When cells have gone through interphase, the first stage of their life cycle, they transistion into mitosis, the most common eukaryotic cell reproduction process. There are four phases of mitosis: prophase, metaphase, anaphase, and telophase. During prophase, the nuclear membrane dissolves, and all of the DNA that was duplicated at the very end of interphase, each pair of duplicates is made up of two chromatids, condenses. In metaphase, the chromatids align across the equator of th cell. During anaphase, spindle fibers become visible and pull the paired chromatids in half. Each half goes to a separate end of the cell. Then, during telophase, a nuclear membrane begins to reform around each cluster of DNA. Mitosis is over.
The third and final part of the cell cycle is cytokinesis, in which the cytoplasm and organelles that has also duplicated, moves to the opposite ends of the cell with the DNA clusters. Cytokinesis ends for an animal cell with the new cell membrane pinching off each section of the cell and creating two daughter cells. For plant cells and other cell with a cell wall, cytokinesis entails a cell plate
While plant and animal cells don't look the same, they are in the possession of many similar organelles, such as mitochondria, nuclei, endoplasmic reticulums, ribosomes, etc. After that, some differences start to occur. For example, while plant and animals both have cells with vacuoles, plant cells only have one huge one, that also carries out the duties of a lysosome, and animal cells have multiple smaller ones, that do naught but store things. Speaking of lysosomes, only animal cells have them, and they use them to break down waste and damaged or useless cell parts. Plants also use a process called "photosythesis" to make food, and have an organelle, called a chloroplast, specified for that job. While both types of cells have a cell membrane, only plant and bacteria cells have a cell wall.

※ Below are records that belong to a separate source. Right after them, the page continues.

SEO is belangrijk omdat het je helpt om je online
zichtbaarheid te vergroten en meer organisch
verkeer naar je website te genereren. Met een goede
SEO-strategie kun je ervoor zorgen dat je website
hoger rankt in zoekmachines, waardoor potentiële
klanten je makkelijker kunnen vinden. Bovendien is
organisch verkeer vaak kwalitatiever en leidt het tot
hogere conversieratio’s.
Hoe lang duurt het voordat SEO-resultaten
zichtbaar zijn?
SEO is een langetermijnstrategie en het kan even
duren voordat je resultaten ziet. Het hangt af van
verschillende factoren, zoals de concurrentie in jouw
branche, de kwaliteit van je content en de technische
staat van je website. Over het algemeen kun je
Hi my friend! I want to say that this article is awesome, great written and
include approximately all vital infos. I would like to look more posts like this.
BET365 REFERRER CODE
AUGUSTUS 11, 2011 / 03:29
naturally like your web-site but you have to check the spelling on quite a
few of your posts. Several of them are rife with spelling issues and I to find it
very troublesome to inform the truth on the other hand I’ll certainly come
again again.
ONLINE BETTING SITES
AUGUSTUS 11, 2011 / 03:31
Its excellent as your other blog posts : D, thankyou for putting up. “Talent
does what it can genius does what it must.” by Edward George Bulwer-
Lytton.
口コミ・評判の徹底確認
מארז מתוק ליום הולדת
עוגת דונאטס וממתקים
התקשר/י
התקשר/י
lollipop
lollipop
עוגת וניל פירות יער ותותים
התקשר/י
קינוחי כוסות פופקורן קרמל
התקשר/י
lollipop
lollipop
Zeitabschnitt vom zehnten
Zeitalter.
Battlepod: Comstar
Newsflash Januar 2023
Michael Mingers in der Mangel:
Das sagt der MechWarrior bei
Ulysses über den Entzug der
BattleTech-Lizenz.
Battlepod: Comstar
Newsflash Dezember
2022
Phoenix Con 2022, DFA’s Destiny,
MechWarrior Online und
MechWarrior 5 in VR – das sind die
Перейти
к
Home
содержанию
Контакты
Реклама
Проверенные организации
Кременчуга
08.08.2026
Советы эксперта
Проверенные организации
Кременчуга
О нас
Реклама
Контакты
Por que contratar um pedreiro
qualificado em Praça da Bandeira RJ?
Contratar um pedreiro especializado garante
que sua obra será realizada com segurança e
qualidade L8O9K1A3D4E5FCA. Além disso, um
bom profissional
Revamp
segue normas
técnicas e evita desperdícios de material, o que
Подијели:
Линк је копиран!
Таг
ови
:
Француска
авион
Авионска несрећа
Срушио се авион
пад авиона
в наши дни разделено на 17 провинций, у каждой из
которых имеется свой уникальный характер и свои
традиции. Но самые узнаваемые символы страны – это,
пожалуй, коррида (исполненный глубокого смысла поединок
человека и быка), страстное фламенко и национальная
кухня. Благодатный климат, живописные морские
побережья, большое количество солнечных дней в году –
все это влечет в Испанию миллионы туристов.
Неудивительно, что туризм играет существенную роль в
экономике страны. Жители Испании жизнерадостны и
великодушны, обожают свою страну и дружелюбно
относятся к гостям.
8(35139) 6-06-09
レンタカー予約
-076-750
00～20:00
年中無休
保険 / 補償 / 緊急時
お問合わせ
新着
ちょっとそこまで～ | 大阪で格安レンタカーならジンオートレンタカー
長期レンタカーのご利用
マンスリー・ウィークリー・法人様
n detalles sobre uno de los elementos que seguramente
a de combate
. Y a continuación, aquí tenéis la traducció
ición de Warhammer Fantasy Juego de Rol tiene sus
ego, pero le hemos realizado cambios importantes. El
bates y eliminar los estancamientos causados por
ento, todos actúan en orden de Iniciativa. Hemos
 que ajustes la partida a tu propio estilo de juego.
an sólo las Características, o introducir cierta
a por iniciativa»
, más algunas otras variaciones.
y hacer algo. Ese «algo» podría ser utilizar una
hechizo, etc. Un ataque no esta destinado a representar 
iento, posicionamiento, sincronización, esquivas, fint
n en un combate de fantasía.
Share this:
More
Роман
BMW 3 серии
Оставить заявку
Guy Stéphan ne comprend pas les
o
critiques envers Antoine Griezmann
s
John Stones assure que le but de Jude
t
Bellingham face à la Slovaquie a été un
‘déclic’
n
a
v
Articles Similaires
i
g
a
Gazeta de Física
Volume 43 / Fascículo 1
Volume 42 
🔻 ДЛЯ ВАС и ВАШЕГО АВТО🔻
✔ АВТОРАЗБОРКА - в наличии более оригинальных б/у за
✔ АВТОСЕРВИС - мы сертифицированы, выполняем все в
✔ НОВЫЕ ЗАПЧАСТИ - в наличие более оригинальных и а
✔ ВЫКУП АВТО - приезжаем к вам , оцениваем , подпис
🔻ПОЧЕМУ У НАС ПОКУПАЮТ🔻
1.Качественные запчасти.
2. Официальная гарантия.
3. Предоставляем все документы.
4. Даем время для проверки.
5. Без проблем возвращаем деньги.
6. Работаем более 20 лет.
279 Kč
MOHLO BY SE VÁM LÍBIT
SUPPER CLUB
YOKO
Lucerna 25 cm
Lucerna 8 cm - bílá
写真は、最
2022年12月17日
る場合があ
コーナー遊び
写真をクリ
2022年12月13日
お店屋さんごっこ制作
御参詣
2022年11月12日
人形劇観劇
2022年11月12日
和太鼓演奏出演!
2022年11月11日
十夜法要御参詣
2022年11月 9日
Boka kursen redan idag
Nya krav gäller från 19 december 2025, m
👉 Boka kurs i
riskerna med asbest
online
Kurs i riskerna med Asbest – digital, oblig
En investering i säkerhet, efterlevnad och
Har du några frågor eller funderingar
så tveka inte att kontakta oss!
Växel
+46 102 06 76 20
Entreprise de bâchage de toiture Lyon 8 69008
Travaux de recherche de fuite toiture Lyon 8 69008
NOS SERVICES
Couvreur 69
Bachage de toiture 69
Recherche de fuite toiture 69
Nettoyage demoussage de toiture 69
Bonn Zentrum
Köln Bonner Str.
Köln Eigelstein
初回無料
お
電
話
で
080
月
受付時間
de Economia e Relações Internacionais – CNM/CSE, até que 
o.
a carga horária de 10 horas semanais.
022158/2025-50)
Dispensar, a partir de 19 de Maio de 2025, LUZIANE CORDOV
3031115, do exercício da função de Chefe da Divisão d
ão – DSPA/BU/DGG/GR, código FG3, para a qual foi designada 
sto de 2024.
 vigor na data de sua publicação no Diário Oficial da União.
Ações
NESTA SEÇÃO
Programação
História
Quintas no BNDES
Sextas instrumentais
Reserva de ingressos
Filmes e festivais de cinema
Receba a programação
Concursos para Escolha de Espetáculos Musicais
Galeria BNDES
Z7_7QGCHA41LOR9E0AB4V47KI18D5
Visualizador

Bacteria are very different from the other types of cells, and have no organelles that are bound by membranes. Instead of lying inside the nucleus, like it does in plant and animal cells, DNA is found floating around in the cytoplasm. The reason for that is that all known bacteria cells have no nucleus. Bacteria are generally prokaryotic, which differs them from the eukaryotic plant and animal cells. Prokaryotic cells have a cell wall, and no nucleus or membrane-bound organelles.
The edible cell project is a fun one, and I think students enjoy it every year. The edible cell did help me remember the names and purposes of most of the cell parts, but I think Quizlet helped too. While the edible cell project is a good way for students to learn and reveiw the names of cell parts and organelles, I think that it would be easy for students to forget that the project has an educational purpose, becuase of its creative and food-oriented theme. I think that if the edible cell project is kept through the years, it should be repeated to students that they will need to remember names and functions or suffer grade-wise.
I think that the cell project should be kept, despite its disadvantages, but think that the educational purpose of this project should be repeated to the students so they are not caught up in the inherent "fun" aspect. If that is done, the cell project will provide a creative and inventive way for students to learn names and definitions.